Next, our extensive experimental work on transplantation of
animal fetal brain cells in Moscow led to a discovery of clinical
effectiveness of their intrathecal implantation(!).
Then Saveliev and his team began search for reasons for major
failure of work done in Mexico,
Sweden, Germany and U.S.A.
The initial findings were:
1)
in
order to establish synaptic connection with host neurons, it is mandatory
to transplant animal fetal brain cells with well known and pre-determined
properties;
we learned that human fetal brain
cells were not the only cells to accomplish that goal - on the contrary,
the animal fetal brain cells were much more suitable for such purpose;
2)
transplanted cells must be highly metabolically active,
and here we learned, that
human fetal brain cells alone cannot fulfill such requirement,
other kinds of brain cells of non-human origin must be added; 3) transplanted brain cells must be strongly genetically pre-set in their direction of differentiation.

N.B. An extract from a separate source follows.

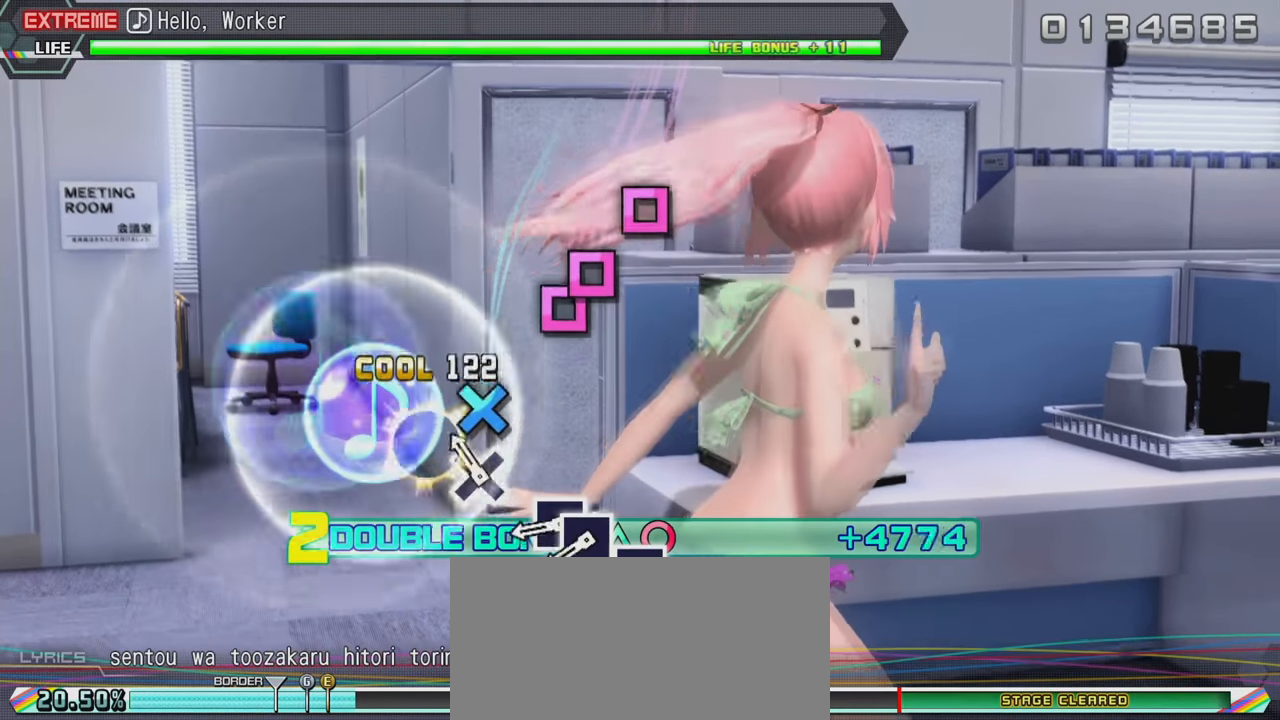
{"buttons": ["DPAD_LEFT"], "left_stick": "center", "right_stick": "center", "events": [[67, "CROSS", "down"], [183, "CROSS", "up"], [383, "SQUARE", "down"], [433, "DPAD_LEFT", "down"], [467, "SQUARE", "up"], [500, "R2", "up"]]}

The implanted brain cell transplants must be alive (with a guarantee) in
order to be therapeutically effective. Without life, there can be no
success with fetal brain cell transplantation treatment! A lot of information was obtained from more than 100 hopeless patients in coma due to gunshot wounds of the brain. They all were treated by intrathecal implantation of fetal brain cell transplantation, and after their death, subjected to a detailed autopsy of the brain: nothing unusual was found, in particular there was no evidence of obstructive hydrocephalus, so that there was a complete patency of foramina Magendie and Luschkae.
For a comparison, in comatose patients with diseases of the brain the
recovery after fetal brain cell transplantation was the usual outcome.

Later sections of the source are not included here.